What this exercise asks >>
1. Answer these questions from the variational inference documentation:
(a) What does the field q_v represent?
(b) What is the default value of truncation_level?
(c) What type does varinf return?
2. Name every keyword argument that follows the semicolon in the varinf signature in the variational inference documentation.
3. Write the next part of the variational inference documentation, continuing after its final sentence.

Text block >>
>>>
Variational inference

BayesDensityPitmanYorMixture.PitmanYorMixtureVIPosterior — Type

PitmanYorMixtureVIPosterior{T<:Real} <: AbstractVIPosterior{T}

Struct representing the variational posterior distribution of a PitmanYorMixture.

Fields

q_v: Vector of distributions representing the optimal variational densities q*(vₖ), i.e. the density of the stick-breaking weights.
q_θ: Vector of distributions representing the optimal variational densities q*(θₖ), i.e. the joint density of the mixture component means and variances.
pym: The PitmanYorMixture to which the variational posterior was fit.

source

BayesDensityCore.varinf — Method

varinf(
    pym::PitmanYorMixture{T};
    truncation_level::Int      = 25,
    initial_params::NamedTuple = _get_default_initparams(pym, truncation_level),
    max_iter::Int              = 3000
    rtol::Real                 = 1e-6
) where {T} -> PitmanYorMixtureVIPosterior{T}

Find a variational approximation to the posterior distribution of a PitmanYorMixture using mean-field variational inference based on a truncated stickbreaking-approach.
<<<
Data shown >>
>>>
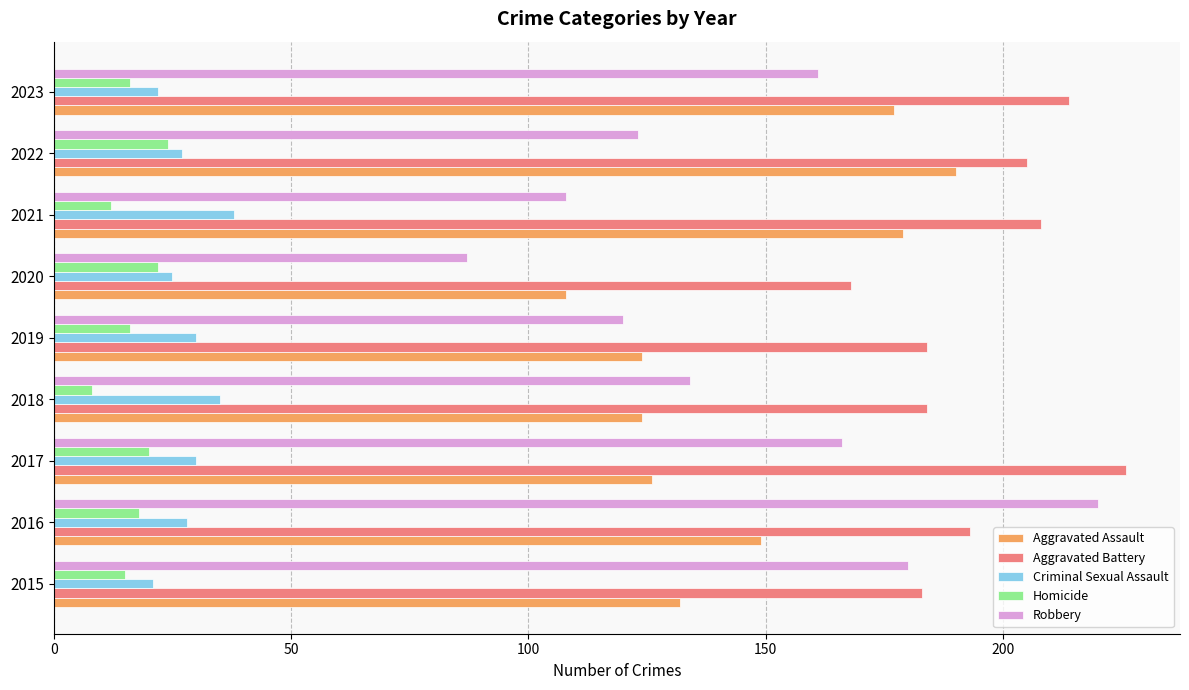

Is the value of Aggravated Assault at 2022 greater than the value of Homicide at 2023?

Yes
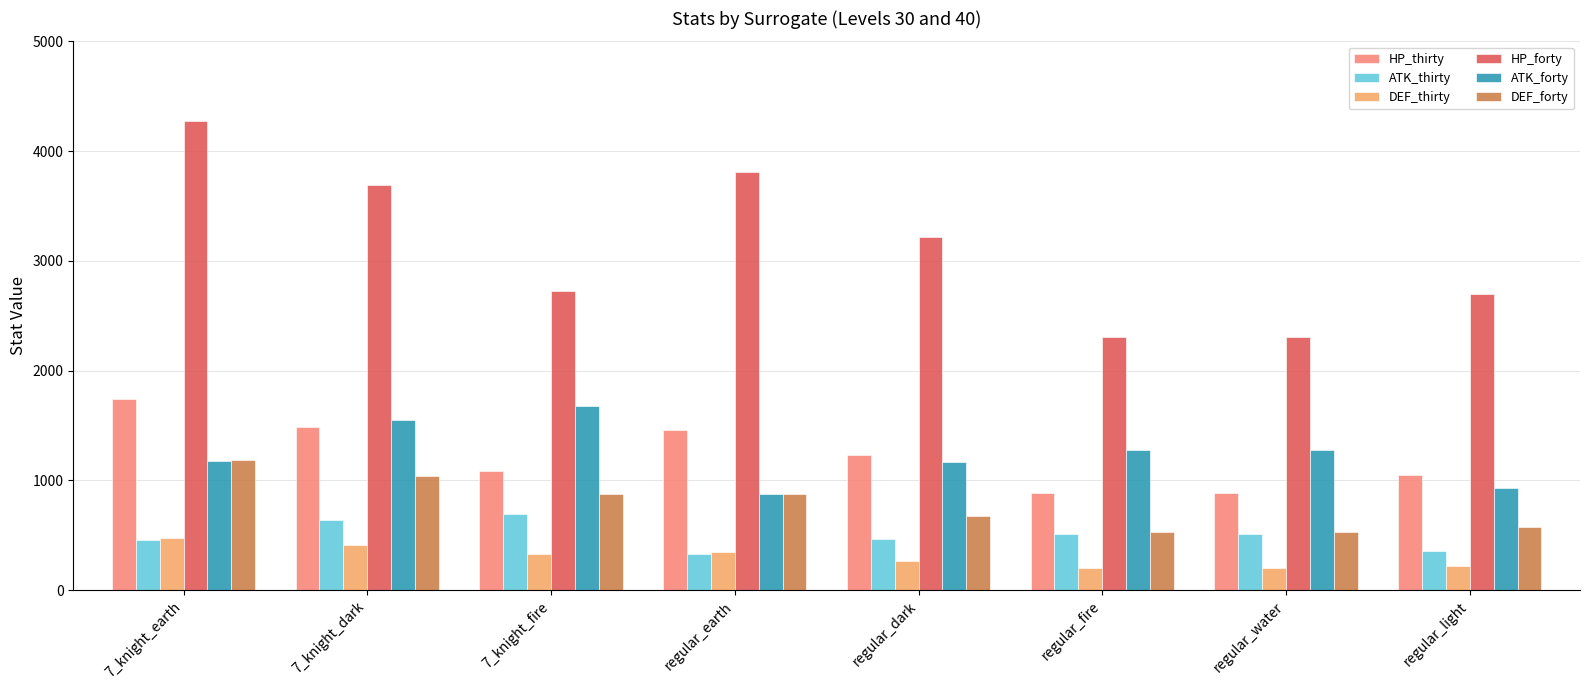

How many bars are there in total?

48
<<<
Answers to the tasks >>
1.
(a) A vector of distributions for the optimal variational densities q*(vₖ), the density of the stick-breaking weights.
(b) 25
(c) PitmanYorMixtureVIPosterior{T}

2. truncation_level, initial_params, max_iter, rtol

3.
Arguments

pym: The PitmanYorMixture whose posterior we want to approximate.

Keyword arguments

truncation level: Positive integer specifying the truncation level of the variational approximation. Defaults to 25.
initial_params: Initial values of the VI parameters a_v b_v, locations and inv_scale_facs, shapes and rates, supplied as a NamedTuple. Must have dimensions matching the supplied truncation level.
max_iter: Maximal number of VI iterations. Defaults to 3000.
rtol: Relative tolerance used to determine convergence. Defaults to 1e-6.

Returns

vip: A PitmanYorMixtureVIPosterior object representing the variational posterior.
info: A VariationalOptimizationResult describing the result of the optimization.

Note

To perform the optimization for a fixed number of iterations irrespective of the convergence criterion, one can set rtol = 0.0, and max_iter equal to the desired total iteration count. Note that setting rtol to a strictly negative value will issue a warning.

Extended help

Convergence

The criterion used to determine convergence is that the relative change in the ELBO falls below the given rtol.

Truncation

The truncation level determines the maximal number of components used in the variational approximation. Generally, setting the truncation level to a higher value leads to an approximating class with a greater representational capacity, at the cost of increased computation.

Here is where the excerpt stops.